_SUPPLIED TEXT_.
* Start *
OUR distinguished countrywoman, Miss Charlotte Cushman, who has so long lived in Rome, became interested, some time since, in a Danish sculptor, a fellow-worker of Thorwaldsen, Willhelm Matheiu by name, who, though he has created real works of genius, lives there, poor and old, and comparatively unknown. Several years ago he designed and executed for the Grand Duchess Helena, of Russia, busts of three great musical composers. Miss Cushman, captivated by the beauty of the work, and wishing to help the artist and to make his merit known, and at the same time pay a graceful compliment to her native city, ordered casts of these works, which she has sent as a gift for the adornment of the Music Hall, with which she had associated her name by her recital of the Ode written for the inauguration of its Great Organ. The casts have arrived uninjured, and, before they are formally presented and displayed, a brief description of the designs may not be uninteresting.
They are busts of three great musical composers, as we have said, upheld by brackets ornamented with allegorical figures suggesting the distinctive genius, style, and place in musical history of each. The heads are modelled in heroic or more than life size. The brackets are some five feet long by three feet wide. The figures stand out in full alto rilievo.
The first bust is that of Palestrina, a very noble head, high, symmetrical, and broad, with features regular and finely cut, giving the impression of rare purity and truth of character, fine intellectuality, the calm dignity of a soul well centred, — a beautiful harmony of strength and delicacy. The artist has been guided by a portrait painted from life, (as well as by a bust made from the painting,) which he found in the Barberini Gallery in Rome. We venture to say that there is not a more simple and harmonious portrait bust in Boston than the Danish sculptor has here produced.
* End *
_GIVEN RECORDS_.
* Start *
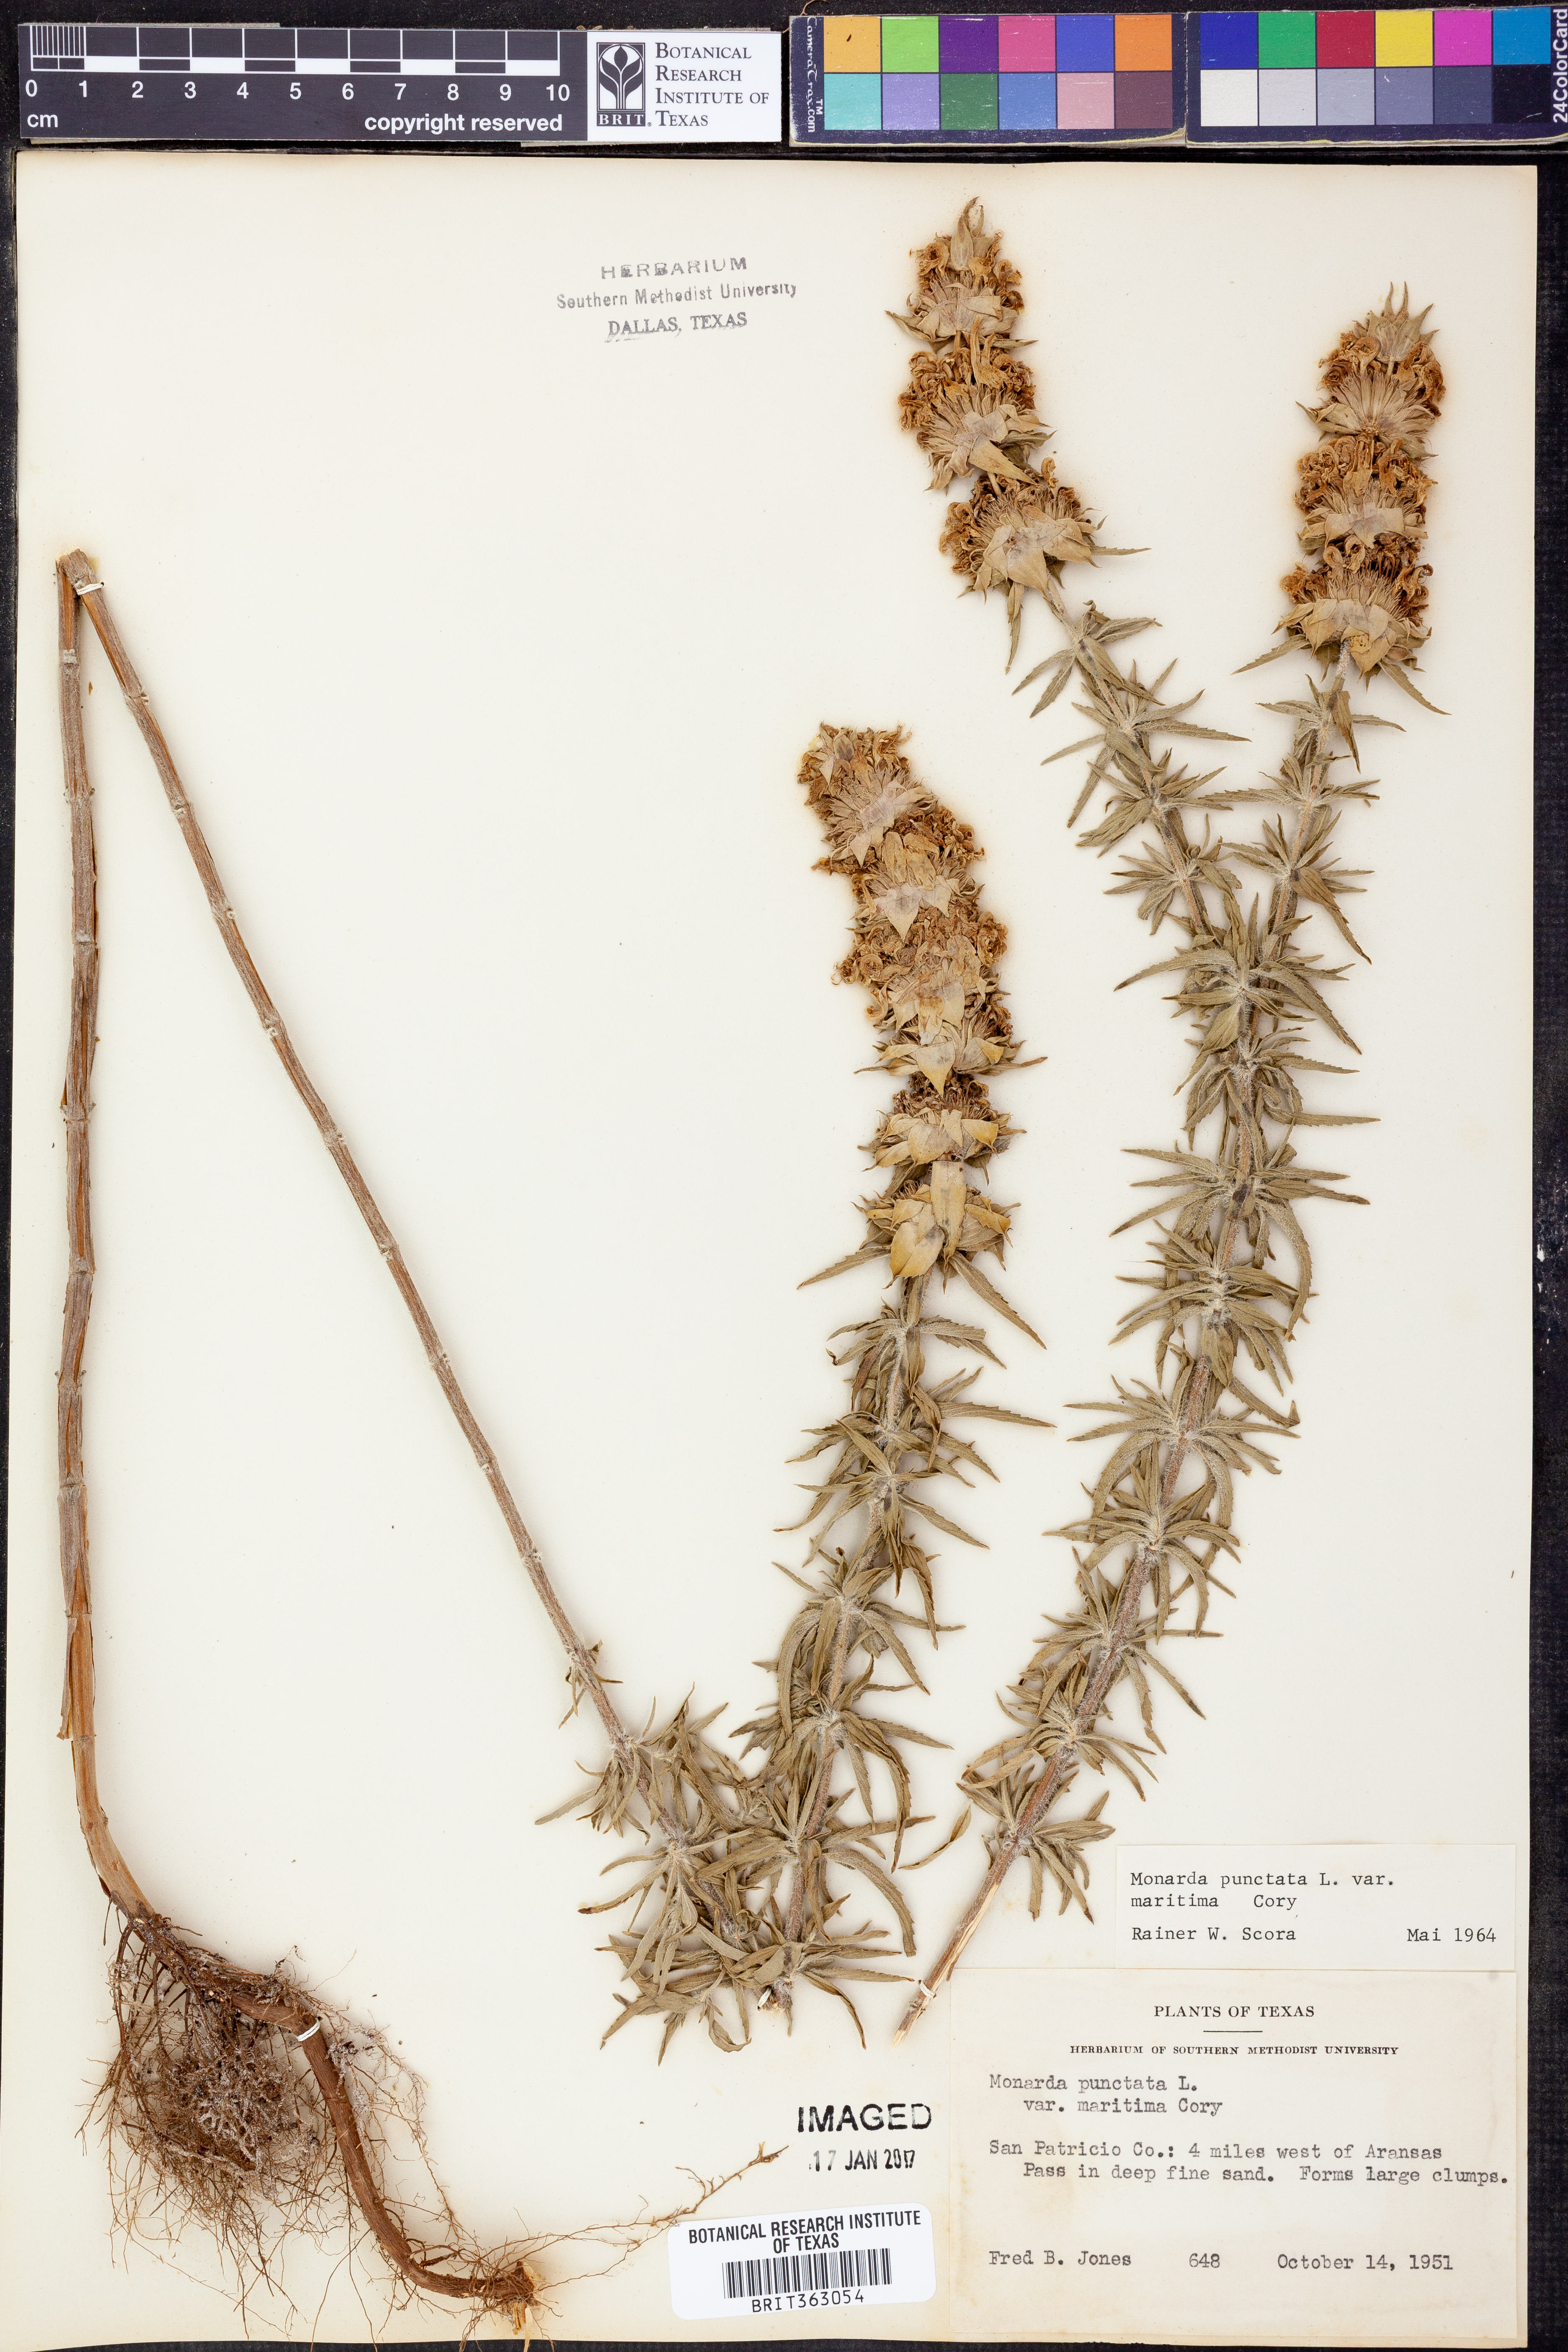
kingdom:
* End *
* Start *
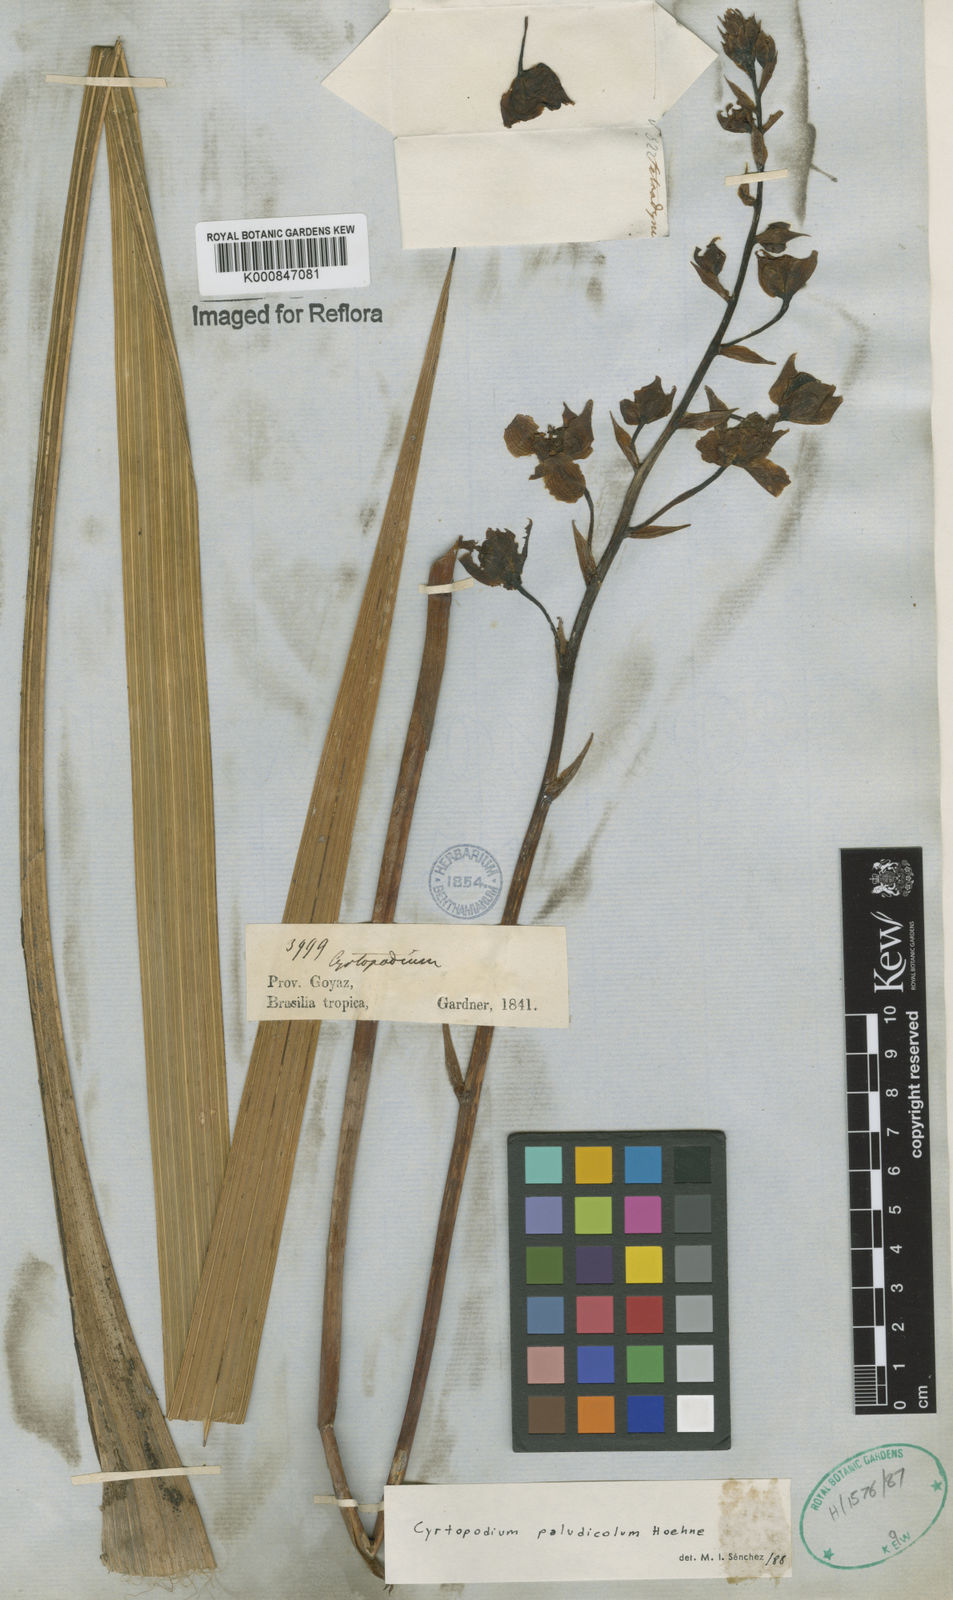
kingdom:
* End *
_REQUIREMENT 1_.
According to the text on the busts given to the Music Hall, where did the sculptor find the portrait of Palestrina that was painted from life?
_REQUIREMENT 2_.
Pick up the text on the busts given to the Music Hall after its final sentence and continue it.

_TASK RESPONSE 1_.
In the Barberini Gallery in Rome.

_TASK RESPONSE 2_.
As Palestrina was the great reformer of church music, the master in whom pure religious vocal music first attained to perfect art, there stands forth from the centre of the bracket a figure representing “ the Genius of Harmony,” as it is called by the artist,—or say Saint Cecilia,—holding an open music-book of large, wide pages, between two angels, who are placed a little higher in the background ; one of them, with folded hands, and lost in devotion, reads over her shoulder from the book; the other, pointing to the notes, appears to ask her whence the music came, and the Genius, whose eyes are upturned, indicates that it is given by inspiration from above. The three forms and faces are instinct with a divine beauty; the central figure is one of unconscious dignity and grace, and is the loftiest ideal of pure womanhood. The whole grouping of the figures,—the rich folds of the drapery made so light and flowing by harmonious arrangement with the wings and halos of the angels, — is the most free and graceful that can be imagined. Above and behind this group, for the immediate support of the shelf which holds the bust, there is a choir of little cherubs, with sweet faces, nestling eagerly together, and with little arms encircling each other’s necks, who are singing over the shoulders of Cecilia, and seem to be trying the new heavenly music in the open book below. It needs no argument to show the fitness of the allegory ; it speaks for itself as instantly as the poetic beauty and consistency of the execution.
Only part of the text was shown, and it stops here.